Se è vero che i cusumaniani sono stati coprotagonisti dell’elezione di Francesca Valenti a sindaco, è pure vero che nel corso del cammino la forbice si è allargata sempre più. Un’apertura dell’arnese di sartoria diventata irreversibile. E se è vero che in politica tutto è possibile, è anche vero che stavolta, nel pieno di una crisi di politica-amministrativa di grave entità, in gioco c’è la credibilità di Italia Viva e, ancor prima, di Nuccio Cusumano, il quale è al centro dell’attenzione cittadina. Da qualche mese,si  è contraddistinto per una linea di ferma demarcazione dal sindaco e dalla coalizione e una sua inversione a U avrebbe riverberi non certo positivi sulla sua lunga storia politica. Anche perché l’inversione sarebbe causata solo da canti di sirene che provengono da posti in giunta.

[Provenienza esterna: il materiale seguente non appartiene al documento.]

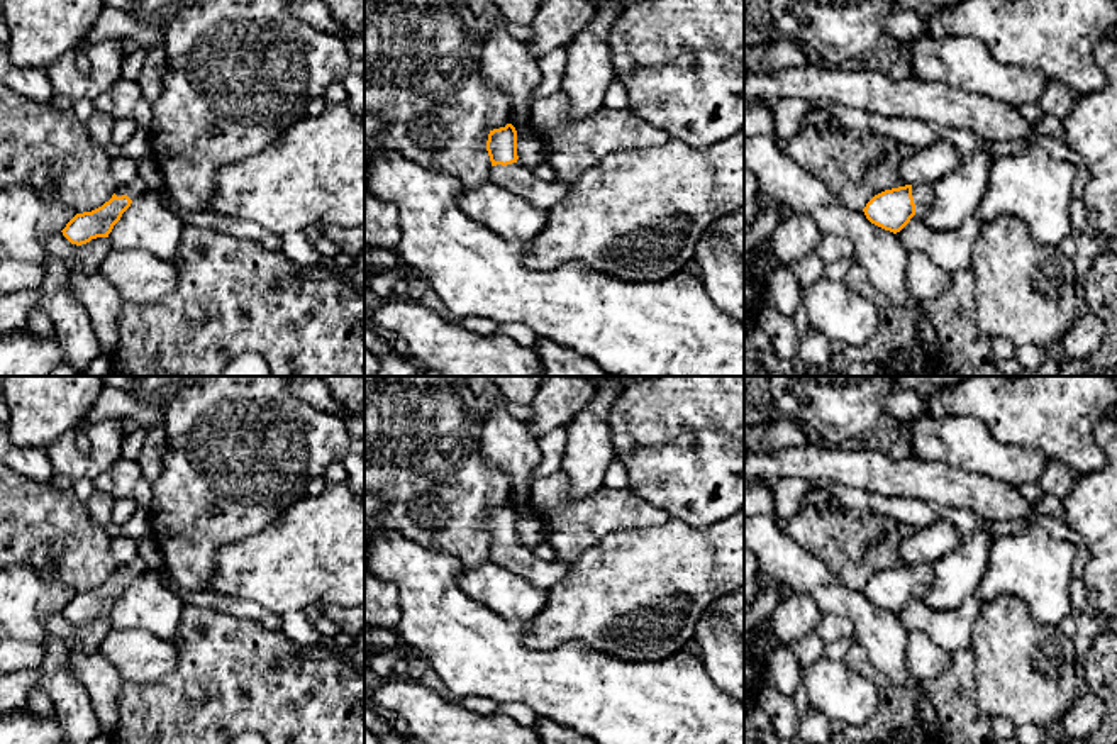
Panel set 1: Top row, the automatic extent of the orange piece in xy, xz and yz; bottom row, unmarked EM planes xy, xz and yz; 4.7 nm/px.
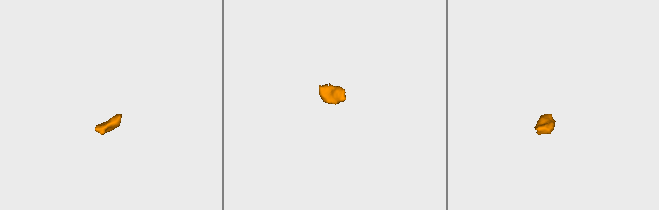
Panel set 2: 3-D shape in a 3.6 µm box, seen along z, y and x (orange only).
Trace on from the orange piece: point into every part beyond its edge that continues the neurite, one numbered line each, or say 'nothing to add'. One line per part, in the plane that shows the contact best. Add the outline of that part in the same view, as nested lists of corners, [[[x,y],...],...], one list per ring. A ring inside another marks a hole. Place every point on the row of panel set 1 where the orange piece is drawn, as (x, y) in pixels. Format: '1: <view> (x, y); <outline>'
1: yz (922, 194); [[[919,183],[912,186],[915,215],[925,217],[934,203],[932,183]]]

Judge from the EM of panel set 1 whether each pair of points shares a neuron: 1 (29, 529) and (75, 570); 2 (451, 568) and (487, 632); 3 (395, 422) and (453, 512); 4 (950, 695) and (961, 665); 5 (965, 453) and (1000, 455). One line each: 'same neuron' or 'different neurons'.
1: same neuron
2: same neuron
3: same neuron
4: same neuron
5: same neuron

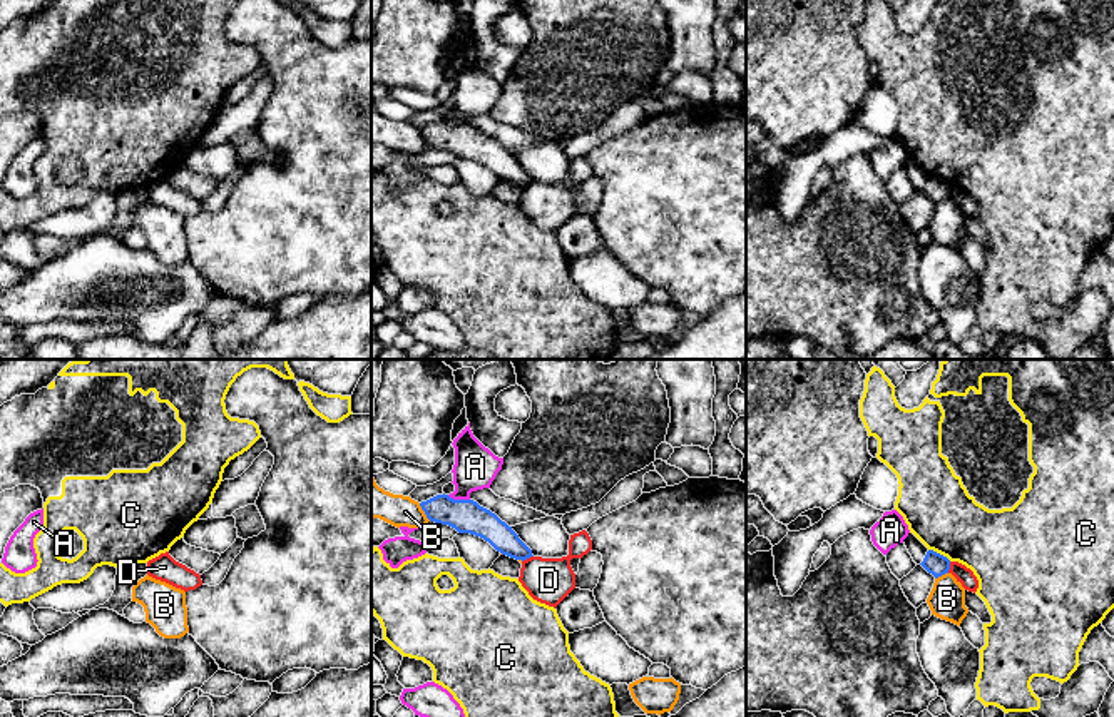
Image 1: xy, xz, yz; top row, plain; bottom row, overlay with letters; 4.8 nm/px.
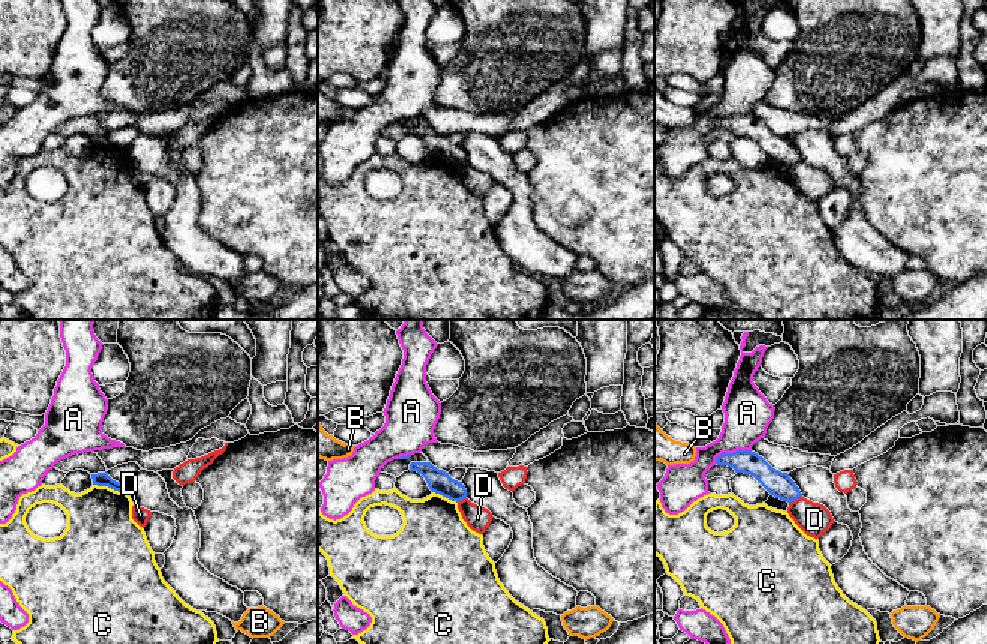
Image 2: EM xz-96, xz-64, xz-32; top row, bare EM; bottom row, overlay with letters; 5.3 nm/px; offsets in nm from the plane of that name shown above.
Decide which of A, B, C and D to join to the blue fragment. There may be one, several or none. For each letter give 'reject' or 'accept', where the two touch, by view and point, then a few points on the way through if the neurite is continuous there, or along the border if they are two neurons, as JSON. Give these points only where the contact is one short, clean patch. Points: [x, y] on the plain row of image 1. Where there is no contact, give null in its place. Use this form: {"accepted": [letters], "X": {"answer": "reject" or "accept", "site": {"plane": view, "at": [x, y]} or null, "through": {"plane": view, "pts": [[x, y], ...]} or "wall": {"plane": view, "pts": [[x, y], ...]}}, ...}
{"accepted": [], "A": {"answer": "reject", "site": {"plane": "xz", "at": [459, 126]}}, "B": {"answer": "reject", "site": {"plane": "xz", "at": [424, 136]}}, "C": {"answer": "reject", "site": {"plane": "yz", "at": [939, 179]}}, "D": {"answer": "reject", "site": {"plane": "xz", "at": [527, 183]}, "wall": {"plane": "xz", "pts": [[532, 181], [522, 188]]}}}

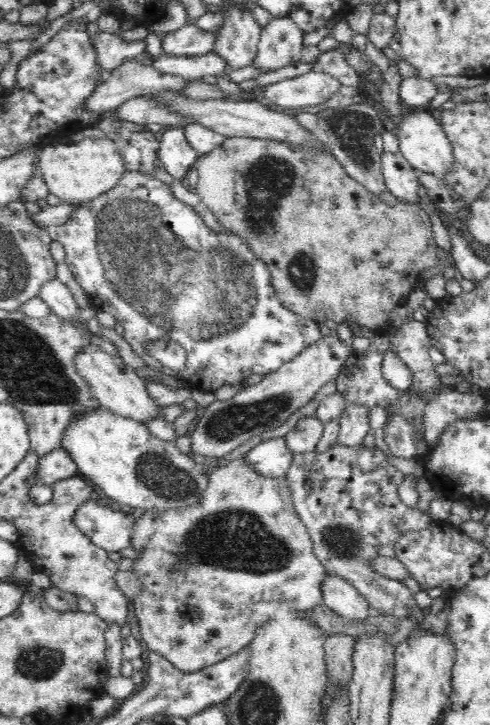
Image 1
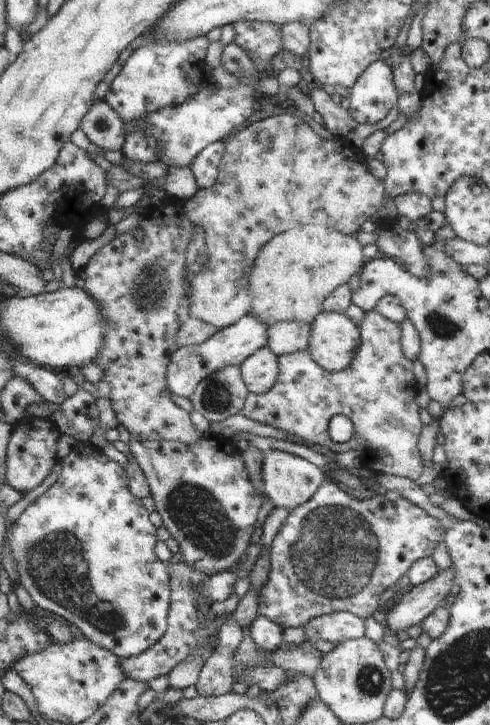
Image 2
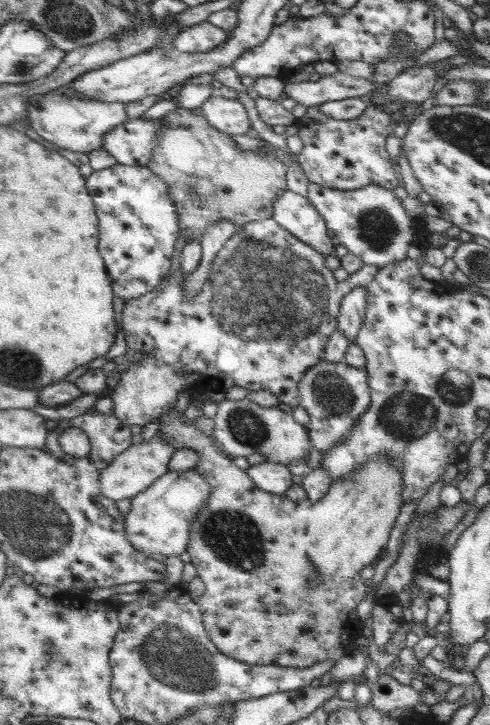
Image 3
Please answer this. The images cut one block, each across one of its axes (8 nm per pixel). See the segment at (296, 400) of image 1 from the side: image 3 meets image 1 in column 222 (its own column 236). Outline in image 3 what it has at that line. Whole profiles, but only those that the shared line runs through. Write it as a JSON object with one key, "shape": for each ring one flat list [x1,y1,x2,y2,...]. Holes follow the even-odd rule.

Scaricare la responsabilità ad altri non può essere certo una sorta di trincea dalla quale lanciare strali a chi, all’interno della maggioranza, ha assunto una posizione netta e di critica nei confronti di un quadro politico che, rispetto alla fase iniziale, è mutato elevando il PD come partito con poteri totalitari e di monopolio in barba alla rappresentanza elettorale espressa.

Se una parte della coalizione vincente intende imputare su Italia Viva responsabilità sullo stato di crisi della medesima coalizione e sullo stallo amministrativo che la città vive, è anche da considerare che alimentare lo stato di agonia della città per altri due anni comporta un aggravante contemplato dal codice penale e delimitato nell’articolo 110: concorso in associazione.

In buona sostanza, è irresponsabile chi decide di rompere una alleanza che ha perso la sua stella polare da seguire, o chi si ostina a mantenere in agonia una città per altri due anni?

E’ questo il limite di demarcazione tra responsabilità e irresponsabilità. E volendo risalire alle dimissioni da sindaco di Vito Bono, a poco più di metà mandato, non può essere sottovalutato quel gesto. Di fronte ad un pantano politico-amministrativo di quella coalizione, Vito Bono ebbe la responsabilità di staccare la spina alla sindacatura tenuta in vita tra litigi continui e che riverberava danni sulla città. Sarebbe stato da irresponsabile seguitare in quel contesto che non è dissimile a quello attuale.

Il limite di demarcazione tra irresponsabilità e responsabilità sta nell’intelligenza di comprendere quando si ha il dovere di non arrecare ancora danni alla città, perpetrando l’evidente fine di un matrimonio politico nato sotto buoni auspici ma conclusosi con violente liti.

Ecco perché Italia Viva è al centro dell’attualità politica. Va di mezzo la credibilità del gruppo, la lunga storia di un politico, la credibilità dei suoi dirigenti e dei suoi consiglieri comunali. Se il “reato” che Italia Viva imputa al sindaco è quello di aver tradito gli elettori e il profilo civico iniziale, seguitare a mantenere vivo tale “reato” configura il profilo dell’aggravante contenuto nell’articolo 110 del codice penale che sopra abbiamo citato.

Ovviamente, nel nostra riflessione politica non c’è nessun reato penale, ma morale si. E non è meno grave di quello penale se si vuole mantenere il profilo morale integro.